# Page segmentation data
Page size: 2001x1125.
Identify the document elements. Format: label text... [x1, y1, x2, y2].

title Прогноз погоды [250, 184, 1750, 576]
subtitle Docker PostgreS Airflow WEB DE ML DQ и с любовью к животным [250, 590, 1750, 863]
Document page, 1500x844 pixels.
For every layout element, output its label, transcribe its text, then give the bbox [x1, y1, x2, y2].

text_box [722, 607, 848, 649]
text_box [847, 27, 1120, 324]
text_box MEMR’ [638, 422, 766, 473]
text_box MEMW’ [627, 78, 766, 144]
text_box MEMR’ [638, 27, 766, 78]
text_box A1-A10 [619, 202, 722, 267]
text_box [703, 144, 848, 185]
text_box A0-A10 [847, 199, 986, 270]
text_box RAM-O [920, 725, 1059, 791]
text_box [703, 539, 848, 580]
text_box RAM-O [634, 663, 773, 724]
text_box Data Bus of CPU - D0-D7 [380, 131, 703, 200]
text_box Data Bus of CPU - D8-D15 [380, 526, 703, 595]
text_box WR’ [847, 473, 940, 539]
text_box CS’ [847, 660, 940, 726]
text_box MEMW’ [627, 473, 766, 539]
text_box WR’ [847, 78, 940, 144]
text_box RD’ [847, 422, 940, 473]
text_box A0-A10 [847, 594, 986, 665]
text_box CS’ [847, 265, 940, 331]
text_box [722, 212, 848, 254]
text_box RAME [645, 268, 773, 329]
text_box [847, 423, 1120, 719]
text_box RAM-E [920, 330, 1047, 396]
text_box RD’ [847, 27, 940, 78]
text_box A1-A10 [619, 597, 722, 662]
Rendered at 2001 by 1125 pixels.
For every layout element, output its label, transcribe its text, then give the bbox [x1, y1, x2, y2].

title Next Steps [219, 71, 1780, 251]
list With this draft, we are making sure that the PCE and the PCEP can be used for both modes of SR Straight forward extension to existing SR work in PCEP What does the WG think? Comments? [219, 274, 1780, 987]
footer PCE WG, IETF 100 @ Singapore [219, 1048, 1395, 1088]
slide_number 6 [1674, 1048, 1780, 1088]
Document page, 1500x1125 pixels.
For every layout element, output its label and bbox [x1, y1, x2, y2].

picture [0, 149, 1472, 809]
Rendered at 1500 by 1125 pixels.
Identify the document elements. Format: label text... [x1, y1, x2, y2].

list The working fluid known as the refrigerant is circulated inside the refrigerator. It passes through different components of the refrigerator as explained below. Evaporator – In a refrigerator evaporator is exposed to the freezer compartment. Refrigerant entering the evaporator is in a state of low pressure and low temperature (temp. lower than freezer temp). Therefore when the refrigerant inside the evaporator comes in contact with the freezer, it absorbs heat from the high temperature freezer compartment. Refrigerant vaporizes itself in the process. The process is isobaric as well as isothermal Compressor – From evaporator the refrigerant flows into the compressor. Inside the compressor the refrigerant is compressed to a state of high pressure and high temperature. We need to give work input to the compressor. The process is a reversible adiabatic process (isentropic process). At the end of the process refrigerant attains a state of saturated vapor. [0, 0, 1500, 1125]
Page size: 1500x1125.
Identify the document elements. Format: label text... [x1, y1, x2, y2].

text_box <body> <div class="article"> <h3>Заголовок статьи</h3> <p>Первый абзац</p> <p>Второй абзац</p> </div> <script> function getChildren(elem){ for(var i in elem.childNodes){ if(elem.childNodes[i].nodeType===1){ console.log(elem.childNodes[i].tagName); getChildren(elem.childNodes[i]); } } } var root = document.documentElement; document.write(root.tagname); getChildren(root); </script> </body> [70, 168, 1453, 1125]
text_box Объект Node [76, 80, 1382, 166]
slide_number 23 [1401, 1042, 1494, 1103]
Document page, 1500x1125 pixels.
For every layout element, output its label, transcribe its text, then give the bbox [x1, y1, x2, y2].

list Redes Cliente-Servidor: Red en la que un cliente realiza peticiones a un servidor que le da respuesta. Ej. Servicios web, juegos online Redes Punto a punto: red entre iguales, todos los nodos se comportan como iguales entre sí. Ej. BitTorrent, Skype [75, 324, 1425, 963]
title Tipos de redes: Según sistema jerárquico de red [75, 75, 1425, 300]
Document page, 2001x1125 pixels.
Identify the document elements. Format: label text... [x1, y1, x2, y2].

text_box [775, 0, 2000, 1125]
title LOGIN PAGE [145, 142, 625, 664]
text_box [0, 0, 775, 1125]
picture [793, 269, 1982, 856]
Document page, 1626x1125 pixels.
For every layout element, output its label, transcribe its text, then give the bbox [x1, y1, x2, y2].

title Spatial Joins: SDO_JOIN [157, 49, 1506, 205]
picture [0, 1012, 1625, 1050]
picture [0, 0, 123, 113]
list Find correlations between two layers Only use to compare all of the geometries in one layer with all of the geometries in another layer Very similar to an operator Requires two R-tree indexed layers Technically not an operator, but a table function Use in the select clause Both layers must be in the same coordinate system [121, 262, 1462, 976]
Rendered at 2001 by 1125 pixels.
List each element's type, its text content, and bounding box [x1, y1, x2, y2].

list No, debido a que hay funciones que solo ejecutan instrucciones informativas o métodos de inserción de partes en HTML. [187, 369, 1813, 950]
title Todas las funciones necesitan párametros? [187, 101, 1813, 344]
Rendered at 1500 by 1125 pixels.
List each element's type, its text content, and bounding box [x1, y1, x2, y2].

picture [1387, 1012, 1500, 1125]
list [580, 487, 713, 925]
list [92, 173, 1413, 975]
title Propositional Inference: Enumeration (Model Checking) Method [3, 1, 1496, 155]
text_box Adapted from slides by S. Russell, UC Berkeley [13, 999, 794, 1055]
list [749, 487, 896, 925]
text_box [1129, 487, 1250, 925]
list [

# Work request
Please reproduce exactly the lines from the first one of the records above through the line containing "Document page, 1500x844 pixels.", both included, and nothing else.

# Written response
Page size: 2001x1125.
Identify the document elements. Format: label text... [x1, y1, x2, y2].

title Прогноз погоды [250, 184, 1750, 576]
subtitle Docker PostgreS Airflow WEB DE ML DQ и с любовью к животным [250, 590, 1750, 863]
Document page, 1500x844 pixels.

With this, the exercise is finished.